Reading text
# # # # # # #
On November 14, 1835, five days after the foregoing narrative, the journal also recorded the visit of Erastus Holmes of Newbury, Ohio, who inquired of Joseph Smith about the establishment of the Church and was given,
A brief relation of his experience while in his youthful days, say from the age of six years up to the time he received the first visitation of Angels which was when he was about 14 years old. He also gave him an account of the revelation he afterward received concerning the coming forth of the Book of Mormon…” (Jessee 6).
These two accounts (the second being so brief that it is often not considered a proper account of the Vision) are important in helping us understand the First Vision as well as how Joseph spoke of it. We learn that by 1835, Joseph was willing to speak of the experience when he was asked about it. We also see a sort of transition occurring in the way he narrated the event, as it is stylistically somewhere between the 1832 born-again account and the 1838 official history. Instead of florid vocabulary of the 1832 account, this retelling has spare, confident prose aimed at his concern with the “different systems” of religion in the world, much the 1838 account. This account, however, lacks the focus of the official 1838 account, since it ends with the message of forgiveness instead of the problem of corrupt religions (see Lambert and Cracroft 37). Thus, it serves as a bridge between how Joseph spoke of his experience in 1832 and 1838.
# # # # # # #
Data extracts
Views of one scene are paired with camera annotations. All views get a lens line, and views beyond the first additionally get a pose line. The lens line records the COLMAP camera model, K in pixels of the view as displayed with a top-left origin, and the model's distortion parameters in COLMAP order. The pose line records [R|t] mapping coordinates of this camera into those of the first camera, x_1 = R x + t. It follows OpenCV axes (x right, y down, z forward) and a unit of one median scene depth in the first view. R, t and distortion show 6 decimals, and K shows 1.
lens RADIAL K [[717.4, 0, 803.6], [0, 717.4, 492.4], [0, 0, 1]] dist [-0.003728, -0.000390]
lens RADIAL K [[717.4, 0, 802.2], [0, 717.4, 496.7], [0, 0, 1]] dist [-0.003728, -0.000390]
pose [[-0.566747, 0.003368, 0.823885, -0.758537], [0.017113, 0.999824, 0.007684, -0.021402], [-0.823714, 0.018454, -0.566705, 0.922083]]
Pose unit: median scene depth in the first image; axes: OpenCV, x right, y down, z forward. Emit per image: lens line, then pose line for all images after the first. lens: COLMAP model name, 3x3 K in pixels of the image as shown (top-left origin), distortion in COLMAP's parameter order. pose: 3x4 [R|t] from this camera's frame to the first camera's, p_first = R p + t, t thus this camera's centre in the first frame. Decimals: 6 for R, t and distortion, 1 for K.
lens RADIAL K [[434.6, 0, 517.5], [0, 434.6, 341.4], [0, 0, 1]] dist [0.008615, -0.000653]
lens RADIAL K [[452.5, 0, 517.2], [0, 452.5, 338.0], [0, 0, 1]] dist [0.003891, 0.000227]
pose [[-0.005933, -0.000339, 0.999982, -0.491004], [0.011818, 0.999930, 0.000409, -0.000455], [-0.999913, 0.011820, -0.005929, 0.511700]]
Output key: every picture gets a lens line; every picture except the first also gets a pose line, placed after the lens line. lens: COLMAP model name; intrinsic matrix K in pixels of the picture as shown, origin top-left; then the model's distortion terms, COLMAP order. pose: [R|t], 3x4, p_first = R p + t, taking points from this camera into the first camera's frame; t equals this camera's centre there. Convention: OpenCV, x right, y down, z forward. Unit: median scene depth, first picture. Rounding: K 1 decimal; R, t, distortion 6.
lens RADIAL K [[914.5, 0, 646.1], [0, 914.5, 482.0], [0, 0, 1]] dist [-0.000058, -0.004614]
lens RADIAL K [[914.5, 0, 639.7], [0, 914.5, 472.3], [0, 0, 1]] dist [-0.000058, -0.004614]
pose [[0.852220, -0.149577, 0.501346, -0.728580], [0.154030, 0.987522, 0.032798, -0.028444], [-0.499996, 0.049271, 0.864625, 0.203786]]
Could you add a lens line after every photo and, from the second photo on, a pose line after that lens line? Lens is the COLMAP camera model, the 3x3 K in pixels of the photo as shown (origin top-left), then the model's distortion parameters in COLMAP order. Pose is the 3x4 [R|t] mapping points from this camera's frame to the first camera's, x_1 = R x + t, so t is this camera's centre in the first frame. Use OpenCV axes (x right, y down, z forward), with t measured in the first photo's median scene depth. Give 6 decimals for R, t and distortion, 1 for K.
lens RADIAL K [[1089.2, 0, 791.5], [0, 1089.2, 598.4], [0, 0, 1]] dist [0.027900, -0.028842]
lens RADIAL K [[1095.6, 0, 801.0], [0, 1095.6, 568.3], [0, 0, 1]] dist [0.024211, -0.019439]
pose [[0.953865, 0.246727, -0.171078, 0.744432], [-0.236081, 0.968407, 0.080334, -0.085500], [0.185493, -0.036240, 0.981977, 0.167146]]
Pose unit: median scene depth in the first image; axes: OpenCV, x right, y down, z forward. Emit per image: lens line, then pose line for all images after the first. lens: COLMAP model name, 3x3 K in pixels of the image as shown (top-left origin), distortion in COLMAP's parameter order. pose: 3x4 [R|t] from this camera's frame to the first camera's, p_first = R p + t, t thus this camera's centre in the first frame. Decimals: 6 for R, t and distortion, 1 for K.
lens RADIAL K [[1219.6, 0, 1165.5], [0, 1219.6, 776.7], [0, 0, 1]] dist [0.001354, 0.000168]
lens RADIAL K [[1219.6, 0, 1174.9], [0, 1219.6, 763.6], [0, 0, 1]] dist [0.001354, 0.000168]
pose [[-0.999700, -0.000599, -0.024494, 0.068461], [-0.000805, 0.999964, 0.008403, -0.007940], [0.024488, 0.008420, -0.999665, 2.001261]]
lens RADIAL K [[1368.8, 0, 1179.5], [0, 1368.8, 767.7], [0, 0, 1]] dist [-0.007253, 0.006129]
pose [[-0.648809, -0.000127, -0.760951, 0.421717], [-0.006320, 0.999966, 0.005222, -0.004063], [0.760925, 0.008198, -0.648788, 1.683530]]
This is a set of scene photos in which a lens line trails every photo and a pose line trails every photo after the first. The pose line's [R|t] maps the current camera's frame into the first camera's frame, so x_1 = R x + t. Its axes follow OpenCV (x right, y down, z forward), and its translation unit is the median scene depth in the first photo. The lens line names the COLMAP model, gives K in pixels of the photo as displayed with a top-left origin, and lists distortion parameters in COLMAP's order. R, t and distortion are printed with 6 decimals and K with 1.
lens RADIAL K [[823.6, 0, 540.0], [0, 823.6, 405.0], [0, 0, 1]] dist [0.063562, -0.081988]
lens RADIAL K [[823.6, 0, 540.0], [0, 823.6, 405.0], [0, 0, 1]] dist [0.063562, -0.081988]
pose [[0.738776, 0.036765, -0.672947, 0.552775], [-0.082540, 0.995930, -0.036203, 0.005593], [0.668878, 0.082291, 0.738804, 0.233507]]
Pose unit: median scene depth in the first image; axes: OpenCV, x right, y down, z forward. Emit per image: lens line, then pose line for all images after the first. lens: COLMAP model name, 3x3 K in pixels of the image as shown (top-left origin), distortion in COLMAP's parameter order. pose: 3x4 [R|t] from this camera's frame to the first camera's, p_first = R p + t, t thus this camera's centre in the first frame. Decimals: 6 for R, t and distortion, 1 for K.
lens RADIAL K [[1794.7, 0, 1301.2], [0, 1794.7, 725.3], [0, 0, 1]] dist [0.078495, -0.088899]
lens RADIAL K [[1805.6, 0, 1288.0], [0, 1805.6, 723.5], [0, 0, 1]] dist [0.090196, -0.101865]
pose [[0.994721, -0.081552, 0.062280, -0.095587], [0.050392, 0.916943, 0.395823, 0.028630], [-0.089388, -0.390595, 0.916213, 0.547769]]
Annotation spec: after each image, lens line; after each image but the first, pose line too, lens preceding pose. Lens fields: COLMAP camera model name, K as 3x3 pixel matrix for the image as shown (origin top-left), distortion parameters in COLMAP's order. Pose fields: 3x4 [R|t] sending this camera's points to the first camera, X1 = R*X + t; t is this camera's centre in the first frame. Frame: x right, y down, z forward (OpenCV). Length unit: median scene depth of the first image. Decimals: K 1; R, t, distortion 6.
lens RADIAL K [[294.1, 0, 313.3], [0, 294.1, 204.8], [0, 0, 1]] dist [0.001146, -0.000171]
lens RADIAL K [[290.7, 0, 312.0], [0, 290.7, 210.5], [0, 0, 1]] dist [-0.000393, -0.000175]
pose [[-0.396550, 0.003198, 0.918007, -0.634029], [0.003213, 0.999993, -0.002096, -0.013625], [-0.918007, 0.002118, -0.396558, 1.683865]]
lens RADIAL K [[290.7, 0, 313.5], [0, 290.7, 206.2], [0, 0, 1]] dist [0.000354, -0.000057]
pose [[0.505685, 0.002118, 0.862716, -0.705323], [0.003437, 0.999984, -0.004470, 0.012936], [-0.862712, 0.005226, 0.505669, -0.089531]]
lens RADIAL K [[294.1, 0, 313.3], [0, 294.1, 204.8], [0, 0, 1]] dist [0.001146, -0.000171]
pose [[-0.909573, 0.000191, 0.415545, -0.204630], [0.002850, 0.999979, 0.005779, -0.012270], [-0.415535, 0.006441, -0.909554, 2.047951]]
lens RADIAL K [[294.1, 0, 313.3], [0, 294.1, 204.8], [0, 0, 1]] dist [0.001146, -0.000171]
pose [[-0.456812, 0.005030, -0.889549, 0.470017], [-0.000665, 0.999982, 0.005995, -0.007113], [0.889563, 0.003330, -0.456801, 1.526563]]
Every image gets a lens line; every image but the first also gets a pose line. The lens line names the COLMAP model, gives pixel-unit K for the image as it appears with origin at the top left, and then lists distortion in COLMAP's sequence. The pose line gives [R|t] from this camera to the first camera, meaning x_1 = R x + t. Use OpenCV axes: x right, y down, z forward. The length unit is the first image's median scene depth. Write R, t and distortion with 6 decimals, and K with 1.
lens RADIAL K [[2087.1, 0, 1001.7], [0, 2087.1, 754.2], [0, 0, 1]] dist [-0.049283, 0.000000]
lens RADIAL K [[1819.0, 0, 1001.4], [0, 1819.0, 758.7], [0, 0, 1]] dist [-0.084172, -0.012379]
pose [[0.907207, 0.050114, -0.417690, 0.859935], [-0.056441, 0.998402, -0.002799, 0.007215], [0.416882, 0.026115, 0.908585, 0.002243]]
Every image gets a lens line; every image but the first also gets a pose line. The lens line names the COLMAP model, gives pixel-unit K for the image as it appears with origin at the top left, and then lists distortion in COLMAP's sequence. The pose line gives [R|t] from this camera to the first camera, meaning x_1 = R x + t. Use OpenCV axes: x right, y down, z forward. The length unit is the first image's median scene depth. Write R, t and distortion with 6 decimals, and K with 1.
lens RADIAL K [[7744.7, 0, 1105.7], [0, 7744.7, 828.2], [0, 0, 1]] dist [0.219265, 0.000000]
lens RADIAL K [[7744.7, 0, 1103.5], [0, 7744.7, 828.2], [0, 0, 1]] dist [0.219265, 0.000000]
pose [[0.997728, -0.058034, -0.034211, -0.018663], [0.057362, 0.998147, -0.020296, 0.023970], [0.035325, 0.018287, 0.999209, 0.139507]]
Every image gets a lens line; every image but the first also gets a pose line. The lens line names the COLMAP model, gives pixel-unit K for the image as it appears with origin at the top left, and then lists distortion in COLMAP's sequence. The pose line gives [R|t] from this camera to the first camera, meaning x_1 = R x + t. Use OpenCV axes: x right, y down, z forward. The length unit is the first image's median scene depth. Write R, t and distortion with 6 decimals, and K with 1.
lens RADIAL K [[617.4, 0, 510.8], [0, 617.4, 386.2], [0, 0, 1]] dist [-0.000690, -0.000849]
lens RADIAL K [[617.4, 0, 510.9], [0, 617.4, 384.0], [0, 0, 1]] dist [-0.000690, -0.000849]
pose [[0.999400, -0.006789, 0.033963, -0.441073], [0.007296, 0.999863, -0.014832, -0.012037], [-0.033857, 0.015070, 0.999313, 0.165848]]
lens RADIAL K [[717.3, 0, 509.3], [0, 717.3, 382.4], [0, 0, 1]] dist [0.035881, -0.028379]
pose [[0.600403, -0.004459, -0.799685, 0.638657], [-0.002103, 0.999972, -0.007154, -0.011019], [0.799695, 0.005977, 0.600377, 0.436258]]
# # # # # # #
Things to do
[1] Translate this sentence from the passage on Joseph Smith's First Vision accounts into Spanish: "We learn that by 1835, Joseph was willing to speak of the experience when he was asked about it."
[2] Write what comes next in the passage on Joseph Smith's First Vision accounts, picking up after its final sentence.
None of the entries are needed here.

Responses in order
[1] Aprendemos que, para 1835, Joseph estaba dispuesto a hablar de la experiencia cuando se le preguntaba al respecto.

[2]
Emerging for the first time in the 1835 account is the demonic struggle that plays a central role in the 1838 account. There are several interesting details found here, such as the sound of someone walking and a description of how it felt to have his tongue bound. Yet, there are difficulties which emerge in comparing every account of the attack. As Richard P. Howard—an RLDS historian—observed, “This [the demonic attack] is one of the most varied and problematic aspects of the First Vision, for we have extremes form the sheer terror of Joseph on the brink of total destruction as he struggles to pray to the total lack of a reference to such an experience” (An Analysis 110). The silences in some accounts are not as difficult to reconcile as the descriptions of the event that are given—silence is more an indicator of lack of focus on that aspect of the event than ignorance. LDS missionaries today are even encouraged to exclude the demonic attack when recounting the First Vision to keep the focus on the message and magnitude of the event.
When comparing accounts that do mention the assault, we find some slight discrepancies. In the “official” 1838 account, we have Joseph describing the experience dramatically, writing that,
I was seized upon by some power which entirely overcame me, and had such an astonishing influence over me as to bind my tongue so that I could not speak. Thick darkness gathered around me, and it seemed to me for a time as if I were doomed to sudden destruction…—not to an imaginary ruin, but to the power of some actual being from the unseen world, who had such marvelous power as I had never before felt in any being (JS-H 1:15-16).
In that account, we get a sense of mortal peril, even though he only specifically mentions being unable to speak and thick darkness gathering around him.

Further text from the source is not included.